The 12-month fellowship consists of quarterly week-long seminars, and online presentations in between the quarterly sessions. Classroom information and tabletop exercises include the application of the Cyber-Informed Engineering (CIE) framework and training to introduce participants to INL’s Consequence-driven Cyber-informed Engineering (CCE) methodology for mitigating risk from cyber sabotage. They have also tailored the running of CyberStrike, a hands-on training course designed in the aftermath of cyberattacks on Ukraine’s power grid; and a four-hour training course, ‘Principles of Cyber-enabled Sabotage & Engineering Protections.’

The program also deep dives into the links between utility missions and capabilities and the needs, missions, and capabilities of federal agencies, including DOE, FBI, CISA, ODNI, NSA USSS, and the TSA. It also includes briefings from U.S. government officials on nation-state defense strategies and adversarial geopolitical strategies. 

The program also provides a real-world, scenario-driven capstone exercise integrating knowledge gained through the fellowship; an in-person visit to an OT Defender Alumni site; and continued engagement post-cohort-year through OT Defender Alumni Program.
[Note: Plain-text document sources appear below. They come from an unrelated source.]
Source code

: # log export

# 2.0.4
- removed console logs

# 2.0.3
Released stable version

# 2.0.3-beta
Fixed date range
The Fellowship program serves as an information and idea exchange platform between government and energy sector experts, contributing to the bi-directional advancement of improved cybersecurity and information-sharing capabilities and processes. It also helps to familiarize and discuss the current state of cybersecurity operations, capabilities, gaps, constraints, and areas for mutual improvement to better defend our nation’s critical energy infrastructure.
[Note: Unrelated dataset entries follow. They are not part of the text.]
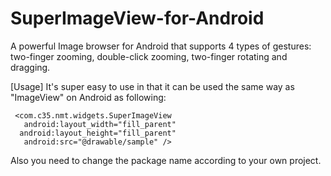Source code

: # SuperImageView-for-Android
A powerful Image browser for Android that supports 4 types of gestures: two-finger zooming, double-click zooming, two-finger rotating and dragging.

[Usage]
It's super easy to use in that it can be used the same way as "ImageView" on Android as following:

     <com.c35.nmt.widgets.SuperImageView
       android:layout_width="fill_parent"
      android:layout_height="fill_parent"
       android:src="@drawable/sample" />

Also you need to change the package name according to your own project.
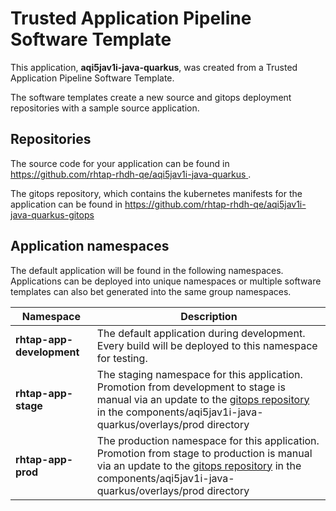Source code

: # Trusted Application Pipeline Software Template

This application, **aqi5jav1i-java-quarkus**, was created from a Trusted Application Pipeline Software Template.

The software templates create a new source and gitops deployment repositories with a sample source application. 

## Repositories

The source code for your application can be found in [https://github.com/rhtap-rhdh-qe/aqi5jav1i-java-quarkus ](https://github.com/rhtap-rhdh-qe/aqi5jav1i-java-quarkus ).
 
The gitops repository, which contains the kubernetes manifests for the application can be found in 
[https://github.com/rhtap-rhdh-qe/aqi5jav1i-java-quarkus-gitops ](https://github.com/rhtap-rhdh-qe/aqi5jav1i-java-quarkus-gitops ) 

## Application namespaces 

The default application will be found in the following namespaces. Applications can be deployed into unique namespaces or multiple software templates can also bet generated into the same group namespaces.  

|  Namespace   |  Description   |  
| -------- | -------- |   
| **rhtap-app-development** | The default application during development. Every build will be deployed to this namespace for testing. | 
| **rhtap-app-stage** | The staging namespace for this application. Promotion from development to stage is manual via an update to the [gitops repository](https://github.com/rhtap-rhdh-qe/aqi5jav1i-java-quarkus-gitops ) in the components/aqi5jav1i-java-quarkus/overlays/prod directory |  
| **rhtap-app-prod** | The production namespace for this application. Promotion from stage to production is manual via an update to the [gitops repository](https://github.com/rhtap-rhdh-qe/aqi5jav1i-java-quarkus-gitops ) in the components/aqi5jav1i-java-quarkus/overlays/prod directory | 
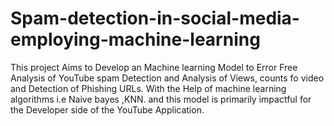 # Spam-detection-in-social-media-employing-machine-learning
This project Aims to Develop an Machine learning Model to Error Free Analysis of YouTube spam Detection and Analysis of Views, counts fo video and Detection of Phishing URLs. With the Help of machine learning algorithms i.e Naive bayes ,KNN. and this model is primarily impactful for the Developer side of the YouTube Application.
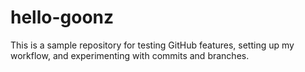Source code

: # hello-goonz
This is a sample repository for testing GitHub features, setting up my workflow, and experimenting with commits and branches.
The core programming of the OT Defender Fellowship consists of four quarterly, in-person sessions. There is no virtual attendance option. One of the Fellowship’s goals is to facilitate and enhance relationships between government experts and industry participants, as well as among the fellows. Virtual or online sessions dilute the human interaction that is critical to developing these personal and professional connections. 

The Fellowship also facilitates informal discussions between briefings and after formal programming ends, which are crucial to maintaining a sense of community among the fellows. Fellows are expected to attend all in-person programming, with exceptions made on a very limited case-by-case basis.
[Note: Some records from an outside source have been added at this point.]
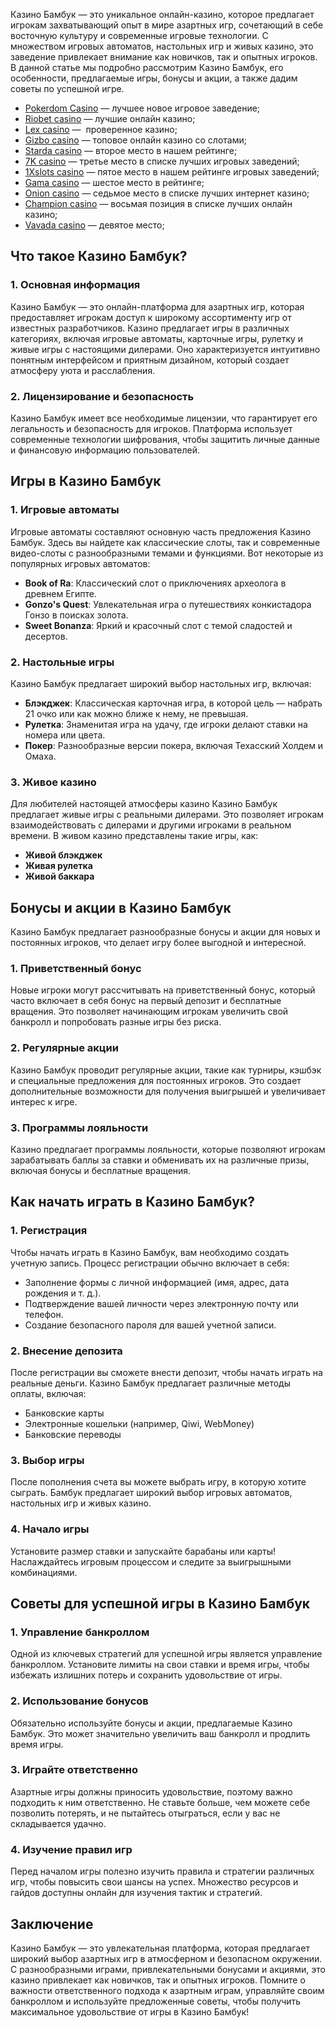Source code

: Казино Бамбук — это уникальное онлайн-казино, которое предлагает игрокам захватывающий опыт в мире азартных игр, сочетающий в себе восточную культуру и современные игровые технологии. С множеством игровых автоматов, настольных игр и живых казино, это заведение привлекает внимание как новичков, так и опытных игроков. В данной статье мы подробно рассмотрим Казино Бамбук, его особенности, предлагаемые игры, бонусы и акции, а также дадим советы по успешной игре.

* [Pokerdom Casino](https://brandplay.link/FwVc4f) — лучшее новое игровое заведение;
* [Riobet casino](https://brandplay.link/TnjsxFvH) — лучшие онлайн казино;
* [Lex casino](https://brandplay.link/VMqNXPFs) —  проверенное казино;
* [Gizbo casino](https://brandplay.link/rvzLrVLp) — топовое онлайн казино со слотами;
* [Starda casino](https://brandplay.link/HDcDrxLk) — второе место в нашем рейтинге;
* [7K casino](https://brandplay.link/dd46bNgD) — третье место в списке лучших игровых заведений;
* [1Xslots casino](https://brandplay.link/J2ZbqMPZ) — пятое место в нашем рейтинге игровых заведений;
* [Gama casino](https://brandplay.link/RD52jZbL) — шестое место в рейтинге;
* [Onion casino](https://brandplay.link/8LcS6Djb) — седьмое место в списке лучших интернет казино;
* [Champion casino](https://temon-gter.cfd/go/9n8?p56190p303844p3509t17502) — восьмая позиция в списке лучших онлайн казино;
* [Vavada casino](https://vavadapartner.pro/?promo=75590753-cc8b-4c4a-8d71-99b7a2293439-jud\&target=register) — девятое место;

## Что такое Казино Бамбук?

### 1. Основная информация

Казино Бамбук — это онлайн-платформа для азартных игр, которая предоставляет игрокам доступ к широкому ассортименту игр от известных разработчиков. Казино предлагает игры в различных категориях, включая игровые автоматы, карточные игры, рулетку и живые игры с настоящими дилерами. Оно характеризуется интуитивно понятным интерфейсом и приятным дизайном, который создает атмосферу уюта и расслабления.

### 2. Лицензирование и безопасность

Казино Бамбук имеет все необходимые лицензии, что гарантирует его легальность и безопасность для игроков. Платформа использует современные технологии шифрования, чтобы защитить личные данные и финансовую информацию пользователей.

## Игры в Казино Бамбук

### 1. Игровые автоматы

Игровые автоматы составляют основную часть предложения Казино Бамбук. Здесь вы найдете как классические слоты, так и современные видео-слоты с разнообразными темами и функциями. Вот некоторые из популярных игровых автоматов:

* **Book of Ra**: Классический слот о приключениях археолога в древнем Египте.
* **Gonzo's Quest**: Увлекательная игра о путешествиях конкистадора Гонзо в поисках золота.
* **Sweet Bonanza**: Яркий и красочный слот с темой сладостей и десертов.

### 2. Настольные игры

Казино Бамбук предлагает широкий выбор настольных игр, включая:

* **Блэкджек**: Классическая карточная игра, в которой цель — набрать 21 очко или как можно ближе к нему, не превышая.
* **Рулетка**: Знаменитая игра на удачу, где игроки делают ставки на номера или цвета.
* **Покер**: Разнообразные версии покера, включая Техасский Холдем и Омаха.

### 3. Живое казино

Для любителей настоящей атмосферы казино Казино Бамбук предлагает живые игры с реальными дилерами. Это позволяет игрокам взаимодействовать с дилерами и другими игроками в реальном времени. В живом казино представлены такие игры, как:

* **Живой блэкджек**
* **Живая рулетка**
* **Живой баккара**

## Бонусы и акции в Казино Бамбук

Казино Бамбук предлагает разнообразные бонусы и акции для новых и постоянных игроков, что делает игру более выгодной и интересной.

### 1. Приветственный бонус

Новые игроки могут рассчитывать на приветственный бонус, который часто включает в себя бонус на первый депозит и бесплатные вращения. Это позволяет начинающим игрокам увеличить свой банкролл и попробовать разные игры без риска.

### 2. Регулярные акции

Казино Бамбук проводит регулярные акции, такие как турниры, кэшбэк и специальные предложения для постоянных игроков. Это создает дополнительные возможности для получения выигрышей и увеличивает интерес к игре.

### 3. Программы лояльности

Казино предлагает программы лояльности, которые позволяют игрокам зарабатывать баллы за ставки и обменивать их на различные призы, включая бонусы и бесплатные вращения.

## Как начать играть в Казино Бамбук?

### 1. Регистрация

Чтобы начать играть в Казино Бамбук, вам необходимо создать учетную запись. Процесс регистрации обычно включает в себя:

* Заполнение формы с личной информацией (имя, адрес, дата рождения и т. д.).
* Подтверждение вашей личности через электронную почту или телефон.
* Создание безопасного пароля для вашей учетной записи.

### 2. Внесение депозита

После регистрации вы сможете внести депозит, чтобы начать играть на реальные деньги. Казино Бамбук предлагает различные методы оплаты, включая:

* Банковские карты
* Электронные кошельки (например, Qiwi, WebMoney)
* Банковские переводы

### 3. Выбор игры

После пополнения счета вы можете выбрать игру, в которую хотите сыграть. Бамбук предлагает широкий выбор игровых автоматов, настольных игр и живых казино.

### 4. Начало игры

Установите размер ставки и запускайте барабаны или карты! Наслаждайтесь игровым процессом и следите за выигрышными комбинациями.

## Советы для успешной игры в Казино Бамбук

### 1. Управление банкроллом

Одной из ключевых стратегий для успешной игры является управление банкроллом. Установите лимиты на свои ставки и время игры, чтобы избежать излишних потерь и сохранить удовольствие от игры.

### 2. Использование бонусов

Обязательно используйте бонусы и акции, предлагаемые Казино Бамбук. Это может значительно увеличить ваш банкролл и продлить время игры.

### 3. Играйте ответственно

Азартные игры должны приносить удовольствие, поэтому важно подходить к ним ответственно. Не ставьте больше, чем можете себе позволить потерять, и не пытайтесь отыграться, если у вас не складывается удачно.

### 4. Изучение правил игр

Перед началом игры полезно изучить правила и стратегии различных игр, чтобы повысить свои шансы на успех. Множество ресурсов и гайдов доступны онлайн для изучения тактик и стратегий.

## Заключение

Казино Бамбук — это увлекательная платформа, которая предлагает широкий выбор азартных игр в атмосферном и безопасном окружении. С разнообразными играми, привлекательными бонусами и акциями, это казино привлекает как новичков, так и опытных игроков. Помните о важности ответственного подхода к азартным играм, управляйте своим банкроллом и используйте предложенные советы, чтобы получить максимальное удовольствие от игры в Казино Бамбук!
Depending on the fellows’ geographical location, each in-person session costs approximately US$2,000 to $3,000 for flights, lodging, meals, and limited ground travel. The fellowship provides busing to most programming, and the administrative staff endeavors to select hotels that are reasonably priced.

At the conclusion of the OT Defender Fellowship 2024 cohort, success will be measured by accomplishing the ability to build and enhance relationships between the energy sector and government cybersecurity managers to increase cyber defense preparedness; provide awareness of the U.S. government’s energy infrastructure cyber defensive strategy as well as related adversarial geopolitical impacts; and develop and discuss strategies to better organize, consume, and operationalize tactical information about indicators of cyberattacks on critical energy infrastructure.

The program also seeks to provide an increased understanding of adversarial cyber threats to critical infrastructure, the potential for a cyberattack to result in physical effects, and current capabilities for detection of, defense against, and recovery from these attacks, and equip Fellows with strategies, actionable information, and connections to apply post-Fellowship within their areas of responsibility.

Last week, the DOE announced up to US$39 million for projects across its national laboratories to help modernize the electricity grid. These funds come from the 2023 Grid Modernization Initiative (GMI) lab call which is set to support the development and deployment of concepts, tools, and technologies needed to measure, analyze, predict, protect, and control the grid of the future while incorporating equity and the best available climate science.